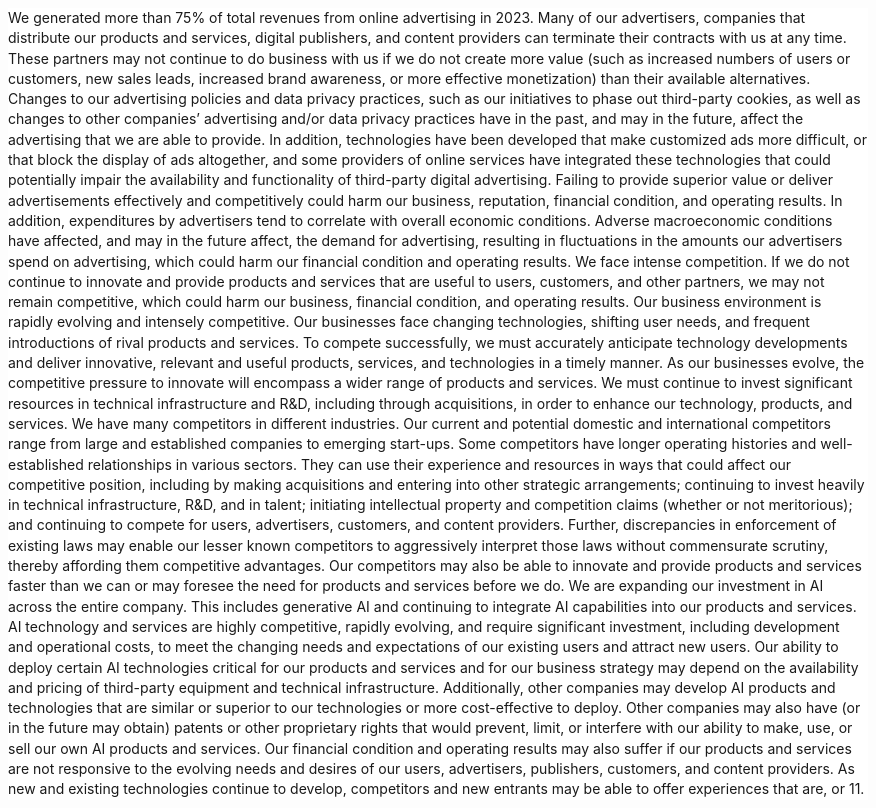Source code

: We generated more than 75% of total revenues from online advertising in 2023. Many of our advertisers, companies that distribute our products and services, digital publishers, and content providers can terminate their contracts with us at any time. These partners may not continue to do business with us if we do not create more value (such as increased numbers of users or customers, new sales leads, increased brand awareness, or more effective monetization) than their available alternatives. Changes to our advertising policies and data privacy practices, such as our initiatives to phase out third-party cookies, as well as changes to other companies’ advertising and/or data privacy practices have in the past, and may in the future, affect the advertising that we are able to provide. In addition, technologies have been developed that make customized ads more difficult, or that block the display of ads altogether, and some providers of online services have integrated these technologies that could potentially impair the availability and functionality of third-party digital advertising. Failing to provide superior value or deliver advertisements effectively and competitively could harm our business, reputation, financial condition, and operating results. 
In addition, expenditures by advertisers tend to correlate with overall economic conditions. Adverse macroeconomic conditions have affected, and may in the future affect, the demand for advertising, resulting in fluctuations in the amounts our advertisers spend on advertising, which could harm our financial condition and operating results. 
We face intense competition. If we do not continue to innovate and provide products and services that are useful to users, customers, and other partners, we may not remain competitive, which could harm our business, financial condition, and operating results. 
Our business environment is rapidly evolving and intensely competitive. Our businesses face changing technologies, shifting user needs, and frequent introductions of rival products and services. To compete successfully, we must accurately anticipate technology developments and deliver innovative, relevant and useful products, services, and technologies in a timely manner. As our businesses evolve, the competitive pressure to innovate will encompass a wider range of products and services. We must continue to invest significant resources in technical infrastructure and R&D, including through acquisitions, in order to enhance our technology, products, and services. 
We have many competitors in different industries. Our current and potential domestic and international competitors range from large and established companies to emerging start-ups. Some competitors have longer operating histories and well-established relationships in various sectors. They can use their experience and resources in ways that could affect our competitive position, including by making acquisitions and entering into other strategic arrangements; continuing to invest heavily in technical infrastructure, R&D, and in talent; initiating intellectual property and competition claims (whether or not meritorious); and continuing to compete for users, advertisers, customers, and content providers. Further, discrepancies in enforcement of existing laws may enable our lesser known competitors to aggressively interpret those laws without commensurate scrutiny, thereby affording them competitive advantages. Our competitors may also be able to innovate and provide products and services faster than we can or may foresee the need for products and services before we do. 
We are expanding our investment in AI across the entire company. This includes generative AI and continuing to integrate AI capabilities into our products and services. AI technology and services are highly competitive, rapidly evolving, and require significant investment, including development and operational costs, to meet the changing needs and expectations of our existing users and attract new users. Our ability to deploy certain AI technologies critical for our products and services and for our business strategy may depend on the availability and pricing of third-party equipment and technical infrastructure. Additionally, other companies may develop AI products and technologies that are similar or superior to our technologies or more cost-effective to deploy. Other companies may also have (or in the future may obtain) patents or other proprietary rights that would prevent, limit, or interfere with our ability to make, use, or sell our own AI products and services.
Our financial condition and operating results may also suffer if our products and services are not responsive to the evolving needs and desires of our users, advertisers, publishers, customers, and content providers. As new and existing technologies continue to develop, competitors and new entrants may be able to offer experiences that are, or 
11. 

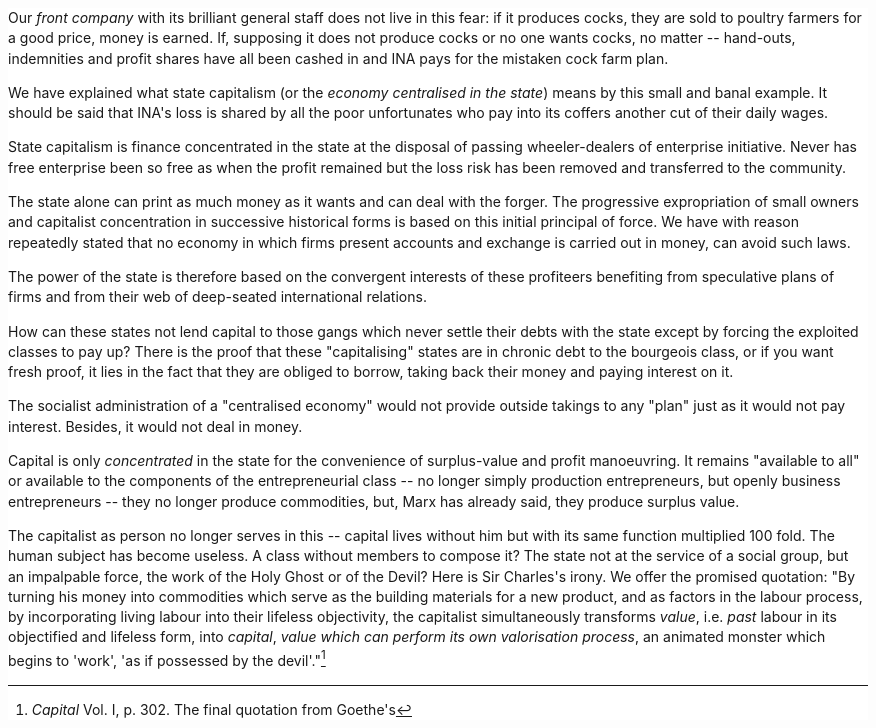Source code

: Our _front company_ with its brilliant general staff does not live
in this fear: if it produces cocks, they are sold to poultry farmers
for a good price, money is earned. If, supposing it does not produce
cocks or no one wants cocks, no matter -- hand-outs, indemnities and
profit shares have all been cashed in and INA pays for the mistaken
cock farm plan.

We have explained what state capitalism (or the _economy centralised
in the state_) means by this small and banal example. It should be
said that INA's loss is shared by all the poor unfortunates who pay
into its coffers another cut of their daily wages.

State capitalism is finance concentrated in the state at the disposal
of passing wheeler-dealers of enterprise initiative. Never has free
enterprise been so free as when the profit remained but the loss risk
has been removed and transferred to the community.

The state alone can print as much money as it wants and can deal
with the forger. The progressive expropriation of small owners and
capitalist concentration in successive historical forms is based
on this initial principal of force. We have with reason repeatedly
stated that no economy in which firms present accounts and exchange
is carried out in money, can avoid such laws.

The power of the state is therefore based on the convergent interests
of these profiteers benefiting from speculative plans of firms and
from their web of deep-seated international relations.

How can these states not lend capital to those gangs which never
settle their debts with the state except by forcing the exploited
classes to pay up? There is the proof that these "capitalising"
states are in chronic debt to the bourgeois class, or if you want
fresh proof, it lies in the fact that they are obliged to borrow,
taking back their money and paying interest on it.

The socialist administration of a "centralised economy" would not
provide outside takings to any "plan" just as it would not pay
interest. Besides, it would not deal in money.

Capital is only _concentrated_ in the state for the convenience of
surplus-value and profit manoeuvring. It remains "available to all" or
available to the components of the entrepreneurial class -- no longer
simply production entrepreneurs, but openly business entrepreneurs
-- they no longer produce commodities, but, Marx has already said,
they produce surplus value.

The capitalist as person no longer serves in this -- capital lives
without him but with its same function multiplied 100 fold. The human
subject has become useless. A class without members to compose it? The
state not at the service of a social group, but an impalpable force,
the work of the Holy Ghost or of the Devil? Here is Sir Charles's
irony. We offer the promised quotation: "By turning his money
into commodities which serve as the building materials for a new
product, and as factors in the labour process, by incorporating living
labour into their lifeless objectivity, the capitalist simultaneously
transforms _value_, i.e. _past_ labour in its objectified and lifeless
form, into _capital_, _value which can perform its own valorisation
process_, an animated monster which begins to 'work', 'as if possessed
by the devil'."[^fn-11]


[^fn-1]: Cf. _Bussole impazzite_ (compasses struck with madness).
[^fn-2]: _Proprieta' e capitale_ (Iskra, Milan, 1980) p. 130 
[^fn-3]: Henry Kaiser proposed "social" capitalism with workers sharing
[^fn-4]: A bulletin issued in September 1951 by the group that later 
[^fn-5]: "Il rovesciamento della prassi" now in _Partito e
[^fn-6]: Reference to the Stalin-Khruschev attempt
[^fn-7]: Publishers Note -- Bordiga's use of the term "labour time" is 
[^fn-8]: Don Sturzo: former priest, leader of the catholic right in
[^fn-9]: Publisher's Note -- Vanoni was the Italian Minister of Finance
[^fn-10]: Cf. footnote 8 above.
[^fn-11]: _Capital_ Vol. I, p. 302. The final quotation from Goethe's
---
WHAT THIS TASK INVOLVES: An exact copy of every entry, without pictures, should be your output.

TASK RESULT:
Source code

: We generated more than 75% of total revenues from online advertising in 2023. Many of our advertisers, companies that distribute our products and services, digital publishers, and content providers can terminate their contracts with us at any time. These partners may not continue to do business with us if we do not create more value (such as increased numbers of users or customers, new sales leads, increased brand awareness, or more effective monetization) than their available alternatives. Changes to our advertising policies and data privacy practices, such as our initiatives to phase out third-party cookies, as well as changes to other companies’ advertising and/or data privacy practices have in the past, and may in the future, affect the advertising that we are able to provide. In addition, technologies have been developed that make customized ads more difficult, or that block the display of ads altogether, and some providers of online services have integrated these technologies that could potentially impair the availability and functionality of third-party digital advertising. Failing to provide superior value or deliver advertisements effectively and competitively could harm our business, reputation, financial condition, and operating results. 
In addition, expenditures by advertisers tend to correlate with overall economic conditions. Adverse macroeconomic conditions have affected, and may in the future affect, the demand for advertising, resulting in fluctuations in the amounts our advertisers spend on advertising, which could harm our financial condition and operating results. 
We face intense competition. If we do not continue to innovate and provide products and services that are useful to users, customers, and other partners, we may not remain competitive, which could harm our business, financial condition, and operating results. 
Our business environment is rapidly evolving and intensely competitive. Our businesses face changing technologies, shifting user needs, and frequent introductions of rival products and services. To compete successfully, we must accurately anticipate technology developments and deliver innovative, relevant and useful products, services, and technologies in a timely manner. As our businesses evolve, the competitive pressure to innovate will encompass a wider range of products and services. We must continue to invest significant resources in technical infrastructure and R&D, including through acquisitions, in order to enhance our technology, products, and services. 
We have many competitors in different industries. Our current and potential domestic and international competitors range from large and established companies to emerging start-ups. Some competitors have longer operating histories and well-established relationships in various sectors. They can use their experience and resources in ways that could affect our competitive position, including by making acquisitions and entering into other strategic arrangements; continuing to invest heavily in technical infrastructure, R&D, and in talent; initiating intellectual property and competition claims (whether or not meritorious); and continuing to compete for users, advertisers, customers, and content providers. Further, discrepancies in enforcement of existing laws may enable our lesser known competitors to aggressively interpret those laws without commensurate scrutiny, thereby affording them competitive advantages. Our competitors may also be able to innovate and provide products and services faster than we can or may foresee the need for products and services before we do. 
We are expanding our investment in AI across the entire company. This includes generative AI and continuing to integrate AI capabilities into our products and services. AI technology and services are highly competitive, rapidly evolving, and require significant investment, including development and operational costs, to meet the changing needs and expectations of our existing users and attract new users. Our ability to deploy certain AI technologies critical for our products and services and for our business strategy may depend on the availability and pricing of third-party equipment and technical infrastructure. Additionally, other companies may develop AI products and technologies that are similar or superior to our technologies or more cost-effective to deploy. Other companies may also have (or in the future may obtain) patents or other proprietary rights that would prevent, limit, or interfere with our ability to make, use, or sell our own AI products and services.
Our financial condition and operating results may also suffer if our products and services are not responsive to the evolving needs and desires of our users, advertisers, publishers, customers, and content providers. As new and existing technologies continue to develop, competitors and new entrants may be able to offer experiences that are, or 
11. 

Source code

: Our _front company_ with its brilliant general staff does not live
in this fear: if it produces cocks, they are sold to poultry farmers
for a good price, money is earned. If, supposing it does not produce
cocks or no one wants cocks, no matter -- hand-outs, indemnities and
profit shares have all been cashed in and INA pays for the mistaken
cock farm plan.

We have explained what state capitalism (or the _economy centralised
in the state_) means by this small and banal example. It should be
said that INA's loss is shared by all the poor unfortunates who pay
into its coffers another cut of their daily wages.

State capitalism is finance concentrated in the state at the disposal
of passing wheeler-dealers of enterprise initiative. Never has free
enterprise been so free as when the profit remained but the loss risk
has been removed and transferred to the community.

The state alone can print as much money as it wants and can deal
with the forger. The progressive expropriation of small owners and
capitalist concentration in successive historical forms is based
on this initial principal of force. We have with reason repeatedly
stated that no economy in which firms present accounts and exchange
is carried out in money, can avoid such laws.

The power of the state is therefore based on the convergent interests
of these profiteers benefiting from speculative plans of firms and
from their web of deep-seated international relations.

How can these states not lend capital to those gangs which never
settle their debts with the state except by forcing the exploited
classes to pay up? There is the proof that these "capitalising"
states are in chronic debt to the bourgeois class, or if you want
fresh proof, it lies in the fact that they are obliged to borrow,
taking back their money and paying interest on it.

The socialist administration of a "centralised economy" would not
provide outside takings to any "plan" just as it would not pay
interest. Besides, it would not deal in money.

Capital is only _concentrated_ in the state for the convenience of
surplus-value and profit manoeuvring. It remains "available to all" or
available to the components of the entrepreneurial class -- no longer
simply production entrepreneurs, but openly business entrepreneurs
-- they no longer produce commodities, but, Marx has already said,
they produce surplus value.

The capitalist as person no longer serves in this -- capital lives
without him but with its same function multiplied 100 fold. The human
subject has become useless. A class without members to compose it? The
state not at the service of a social group, but an impalpable force,
the work of the Holy Ghost or of the Devil? Here is Sir Charles's
irony. We offer the promised quotation: "By turning his money
into commodities which serve as the building materials for a new
product, and as factors in the labour process, by incorporating living
labour into their lifeless objectivity, the capitalist simultaneously
transforms _value_, i.e. _past_ labour in its objectified and lifeless
form, into _capital_, _value which can perform its own valorisation
process_, an animated monster which begins to 'work', 'as if possessed
by the devil'."[^fn-11]


[^fn-1]: Cf. _Bussole impazzite_ (compasses struck with madness).
[^fn-2]: _Proprieta' e capitale_ (Iskra, Milan, 1980) p. 130 
[^fn-3]: Henry Kaiser proposed "social" capitalism with workers sharing
[^fn-4]: A bulletin issued in September 1951 by the group that later 
[^fn-5]: "Il rovesciamento della prassi" now in _Partito e
[^fn-6]: Reference to the Stalin-Khruschev attempt
[^fn-7]: Publishers Note -- Bordiga's use of the term "labour time" is 
[^fn-8]: Don Sturzo: former priest, leader of the catholic right in
[^fn-9]: Publisher's Note -- Vanoni was the Italian Minister of Finance
[^fn-10]: Cf. footnote 8 above.
[^fn-11]: _Capital_ Vol. I, p. 302. The final quotation from Goethe's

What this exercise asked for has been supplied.